How ‘Big Law’ Makes Big Money 

by Adam Tooze – February 13, 2020 Issue

The New York Review of Books

“There is an estate in the realm more powerful than either your Lordship or the other House of Parliament,” one Lord Campbell proclaimed to the peers in the House of Lords, in 1851, “and that [is] the country solicitors.” It was the lawyers, in other words, who kept England’s landed elite so very, well, elite: who shielded and extended the wealth of the landowners, even granting them legal protection against their own creditors. How did they pull off this trick? Through a nimble tangle of contracts, carefully and complicatedly applied, as Katharina Pistor explains in her lucid new book, The Code of Capital: by mixing “modern notions of individual property rights with feudalist restrictions on alienability”; by employing trusts “to protect family estates, but then [turning] around and [using] the trust again to set aside assets for creditors so that they would roll over the debt of the life tenant one more time”; and by settling the rights to the estate among family members in line for inheritance. Solicitors maximized their clients’ profits and worth through strategic applications of the central institutions at their disposal: “contract, property, collateral, trust, corporate, and bankruptcy law,” what Pistor calls an “empire of law.”

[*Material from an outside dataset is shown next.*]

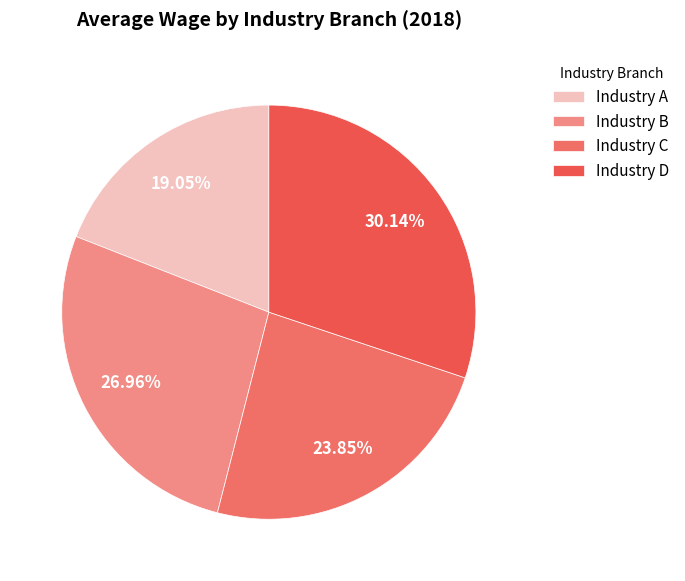

Rank the categories by value from highest to lowest.

Industry D, Industry B, Industry C, Industry A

The Code of Capital brings together the ferment in American law schools and the more broad-based continental critical tradition, with concerns derived from Thomas Piketty’s history of inequality and recent thinking within so-called heterodox economics about the unstable nature of financial capitalism. The result is nothing less than a crisis theory of law. Law as it currently functions is, for Pistor, constitutive of the order that creates and perpetuates inequality, opacity, dysfunction, and crisis, and ultimately puts at risk the legitimacy of the rule of law as such.